◆ **Written request**
Copy out the listing below word for word, starting at its very first line and ending with the line that contains "export const myFeature", with both of those lines included.

#### Supplied material ####

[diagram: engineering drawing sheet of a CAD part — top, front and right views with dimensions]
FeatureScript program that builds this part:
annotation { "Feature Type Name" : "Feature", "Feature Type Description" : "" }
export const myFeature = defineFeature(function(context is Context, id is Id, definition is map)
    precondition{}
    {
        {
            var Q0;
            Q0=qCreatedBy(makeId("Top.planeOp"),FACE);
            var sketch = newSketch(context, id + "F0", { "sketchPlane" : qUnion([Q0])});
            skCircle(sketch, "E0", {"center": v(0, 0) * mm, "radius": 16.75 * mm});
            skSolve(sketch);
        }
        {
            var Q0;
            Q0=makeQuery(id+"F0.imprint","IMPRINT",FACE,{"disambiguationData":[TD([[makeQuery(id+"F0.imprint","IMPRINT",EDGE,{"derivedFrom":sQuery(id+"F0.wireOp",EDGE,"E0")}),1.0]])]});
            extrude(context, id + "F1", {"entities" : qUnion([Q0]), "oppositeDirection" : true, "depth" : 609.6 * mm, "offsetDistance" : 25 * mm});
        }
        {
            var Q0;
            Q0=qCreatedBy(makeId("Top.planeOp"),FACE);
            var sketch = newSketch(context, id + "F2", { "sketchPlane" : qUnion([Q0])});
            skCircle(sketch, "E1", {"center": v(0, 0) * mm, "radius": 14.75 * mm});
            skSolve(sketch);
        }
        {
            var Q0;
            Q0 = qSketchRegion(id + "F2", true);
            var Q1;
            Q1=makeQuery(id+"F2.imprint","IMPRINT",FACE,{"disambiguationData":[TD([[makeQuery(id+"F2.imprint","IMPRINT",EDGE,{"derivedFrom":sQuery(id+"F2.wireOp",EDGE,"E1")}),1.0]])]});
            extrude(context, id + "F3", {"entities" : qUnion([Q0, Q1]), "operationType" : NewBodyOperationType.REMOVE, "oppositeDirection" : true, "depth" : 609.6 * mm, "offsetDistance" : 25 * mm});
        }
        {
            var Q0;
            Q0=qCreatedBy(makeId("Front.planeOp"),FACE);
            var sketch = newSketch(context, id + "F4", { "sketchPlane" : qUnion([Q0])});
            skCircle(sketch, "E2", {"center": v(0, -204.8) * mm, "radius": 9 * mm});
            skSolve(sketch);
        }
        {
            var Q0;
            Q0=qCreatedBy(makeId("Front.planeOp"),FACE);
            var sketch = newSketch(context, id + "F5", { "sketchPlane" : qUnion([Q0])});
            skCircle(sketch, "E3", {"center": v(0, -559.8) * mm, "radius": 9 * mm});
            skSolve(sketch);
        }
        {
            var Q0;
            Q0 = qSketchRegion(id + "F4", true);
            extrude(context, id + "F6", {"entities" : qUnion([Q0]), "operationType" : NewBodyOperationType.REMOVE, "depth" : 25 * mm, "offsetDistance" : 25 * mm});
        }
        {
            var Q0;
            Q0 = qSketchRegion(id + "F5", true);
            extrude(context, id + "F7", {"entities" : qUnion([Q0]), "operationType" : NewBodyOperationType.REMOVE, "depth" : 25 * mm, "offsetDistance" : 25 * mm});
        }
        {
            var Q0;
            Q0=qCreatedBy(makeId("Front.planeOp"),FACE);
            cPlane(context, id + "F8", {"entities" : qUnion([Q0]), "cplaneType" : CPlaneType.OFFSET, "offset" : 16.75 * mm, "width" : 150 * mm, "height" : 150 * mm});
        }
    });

####

◆ **Correct output**
[diagram: engineering drawing sheet of a CAD part — top, front and right views with dimensions]
FeatureScript program that builds this part:
annotation { "Feature Type Name" : "Feature", "Feature Type Description" : "" }
export const myFeature = defineFeature(function(context is Context, id is Id, definition is map)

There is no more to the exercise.